How often does Java claim that $ matches in our now-familiar string?

2

And in multiline mode?

6

Taking the latter result first, although idiotic, this appears to be the documented behavior: "In multiline mode the expressions ^ and $ match just after or just before, respectively, a line terminator or the end of the input sequence". Note well that "or" (emphasis mine). This seems to be Python's interpretation of $ in multiline mode also, so that's a full house. I don't know why anyone would want this behavior, but my guess is that they felt that there's an implicit line terminator at end of file (but even if there's an explicit line terminator?).

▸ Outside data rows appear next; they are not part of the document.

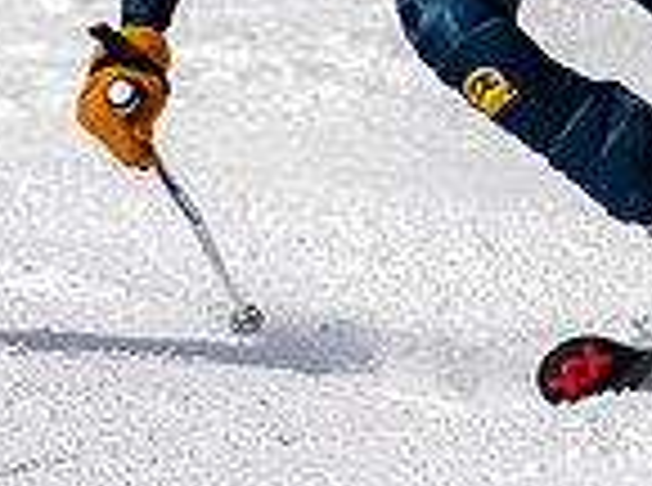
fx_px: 42988
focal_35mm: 2288
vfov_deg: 0.6
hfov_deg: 0.9
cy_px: -256
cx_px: 493
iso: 100
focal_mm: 300
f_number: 2.8
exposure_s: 1/6400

As for the former result, presumably that's a Java bug? Here's a slight variant that shows where the matches occur:

import java.util.regex.*;

public class test {
public static void main(String[] args) {
Pattern p = Pattern.compile("$");
Matcher m = p.matcher("a\nb\nc\nhello\nworld\n");
while (m.find()) {
System.err.println(m.start() + ".." + m.end());
}
}
}

And here's the output:

17..17
18..18

So we're getting a match on the final line terminator and then another match on end-of-input. If the input doesn't end in an explicit line terminator, Java correctly reports just one match.

I can't find anything in the Java documentation to suggest the two-match behavior isn't a bug, and have filed a bug report already. In the meantime, you might like to try \z if you really just want to match at the end of input.